◆ **Dokumen Sumber**
Sunday, May 14, 2006

Kemiskinan yang Tersistematisasi

Kemaren dapet kabar sedih. Bayinya seorang teteh yang saya kenal meninggal dunia. Ini kali kedua teteh itu kehilangan buah hatinya. Semuanya dalam usia sangat dini. Kasusnya sama, mereka lahir prematur dan butuh perawatan intensif serta harus tinggal di inkubator. Tapi karena teteh tak punya uang, mau tak mau bayi tak berdosa itu harus dibawa pulang. Yang pertama meninggal dalam pelukan teteh ketika baru berusia beberapa hari. Belajar dari pengalaman, saat melahirkan anak kedua, pasangan muda itu membeli lampu belajar sebagai pengganti inkubator. Tapi udara dingin yang menusuk, dan kondisi badan yang rentan memang bukan perpaduan yang apik. Setelah sempat bertahan kurang lebih satu bulan, si adek –begitu kami memanggilnya, karena memang belum sempat diberi nama, padahal kemaren2 saya semangat banget nyariin nama buat dia- dipanggil juga ke hadiratNYA. Ternyata 4JJI begitu sayang dengan si adek.

Bukan..bukan takdir 4JJI yang ingin saya pertanyakan, tapi keberadaan sistem dengan entitas-entitas yang berkolaborasi, saling membentuk hubungan sebab akibat, jalin menjalin menciptakan kondisi yang membuat si adek tak bisa bertahan, itu yang membuat saya miris. Jika ditanya mengapa tak dirawat saja di RS, jawabannya simpel, tak ada uang untuk membayar biaya perawatan. RS juga tak mau memberikan layanan cuma-cuma, bahkan diskon baru akan diberikan jika si teteh bisa menunjukkan kartu miskin. Birokrasi tuk mendapatkan kartu itu pun tak gampang, tak cukup waktu seharian tuk mendapatkannya. Believe it or not. It just happened in front of my eyes. Banyak sekali tetek bengek yang harus dibereskan. Trully. Cari informasi di situs resmi Jaring Pengaman Sosial, tak kami dapatkan informasi yang membantu. HUH...buat apa ada situs, kalo tidak memberikan informasi. Cuma sok-sokan aja ada. EKSIS gitu. Bisa diakses kapan saja. Tapi tidak berguna!!!

Jika kita runut lagi, kita mungkin bertanya, mengapa si suami tak bisa menyediakan uang yang dibutuhkan. Bukankah itu tanggung jawab kepala keluarga. Sayang sekali kawan, suami teteh tersebut kira2 tiga bulan yang lalu dipecat (bahasa halusnya :DIRUMAHKAN, orang Indonesia ini memang paling jago ber eufemisme-ria) dari kerjaannya sebagai cleaning service di salah satu pusat perbelanjaan teramai di Bandung. Alasannya jelas. Stated clearly by the supervisor. EFISIENSI!!! (Saya jadi inget pegawai2 ITB, gimana nasib mereka ya??!!) Entahlah memang itu alasan sebenarnya, ataukah hanya akal2an pemilik pusat belanja tersebut tuk mengeruk untung lebih banyak. Wallahualam. Aa’ (suaminya teteh) jelas tak bisa menolak, toh dia hanya lulusan SMP.

◆ **Data Sumber**

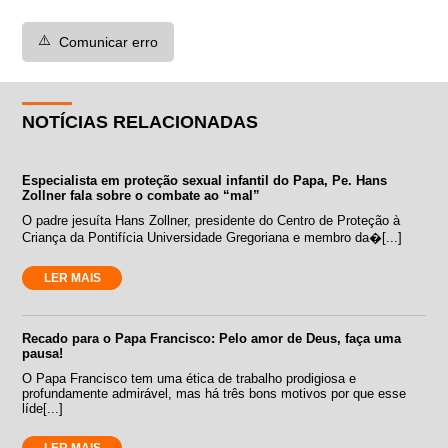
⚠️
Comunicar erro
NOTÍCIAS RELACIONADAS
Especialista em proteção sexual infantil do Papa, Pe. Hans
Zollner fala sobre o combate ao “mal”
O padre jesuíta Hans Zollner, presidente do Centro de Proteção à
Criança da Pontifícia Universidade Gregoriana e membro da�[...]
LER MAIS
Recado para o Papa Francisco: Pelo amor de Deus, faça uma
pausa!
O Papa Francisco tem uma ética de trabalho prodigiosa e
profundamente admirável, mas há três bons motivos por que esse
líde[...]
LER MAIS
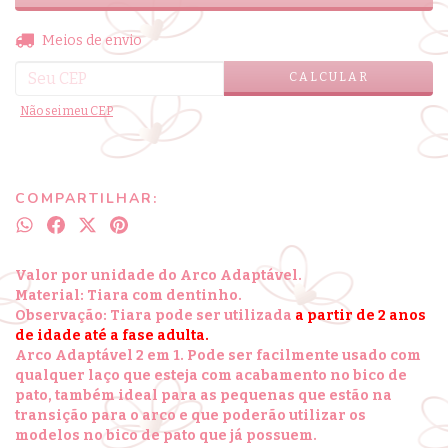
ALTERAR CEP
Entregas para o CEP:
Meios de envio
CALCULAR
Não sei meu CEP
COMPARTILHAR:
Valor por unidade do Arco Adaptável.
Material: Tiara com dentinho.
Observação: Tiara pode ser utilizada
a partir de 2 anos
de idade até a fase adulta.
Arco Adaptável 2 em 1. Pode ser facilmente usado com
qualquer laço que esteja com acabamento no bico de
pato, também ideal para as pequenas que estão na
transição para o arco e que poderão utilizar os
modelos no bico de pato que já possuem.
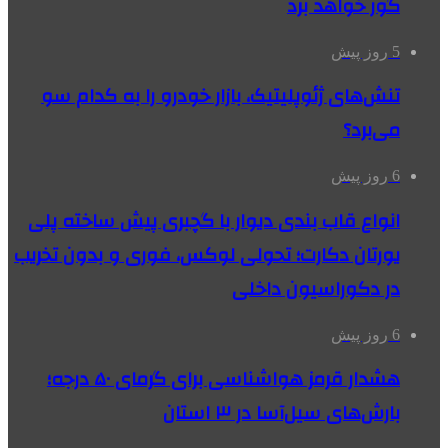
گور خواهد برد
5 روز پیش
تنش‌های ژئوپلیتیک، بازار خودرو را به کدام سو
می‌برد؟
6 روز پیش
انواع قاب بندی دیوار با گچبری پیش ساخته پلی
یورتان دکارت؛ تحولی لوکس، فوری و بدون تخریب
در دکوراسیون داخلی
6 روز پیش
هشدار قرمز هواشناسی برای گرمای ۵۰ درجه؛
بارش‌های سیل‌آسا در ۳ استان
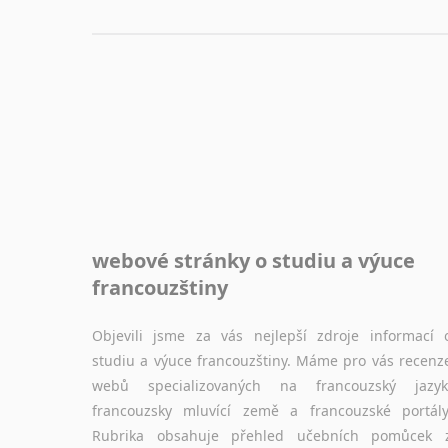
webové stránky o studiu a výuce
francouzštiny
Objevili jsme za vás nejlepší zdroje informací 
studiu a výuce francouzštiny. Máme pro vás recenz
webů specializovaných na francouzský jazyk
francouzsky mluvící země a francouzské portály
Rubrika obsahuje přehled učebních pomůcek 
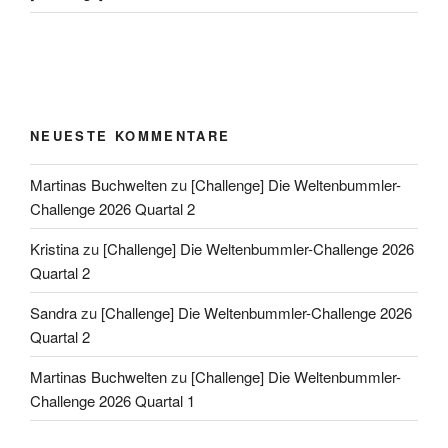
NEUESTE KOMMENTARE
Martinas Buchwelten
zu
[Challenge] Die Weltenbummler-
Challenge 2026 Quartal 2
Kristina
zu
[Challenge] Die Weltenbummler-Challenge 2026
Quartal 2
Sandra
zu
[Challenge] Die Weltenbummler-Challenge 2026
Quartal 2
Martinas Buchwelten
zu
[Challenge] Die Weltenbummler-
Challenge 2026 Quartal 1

◆ **Perintah**
Dalam tulisan tentang kemiskinan ini, apa yang dibeli pasangan muda itu sebagai pengganti inkubator saat anak kedua lahir?

◆ **Jawaban Soal**
Lampu belajar.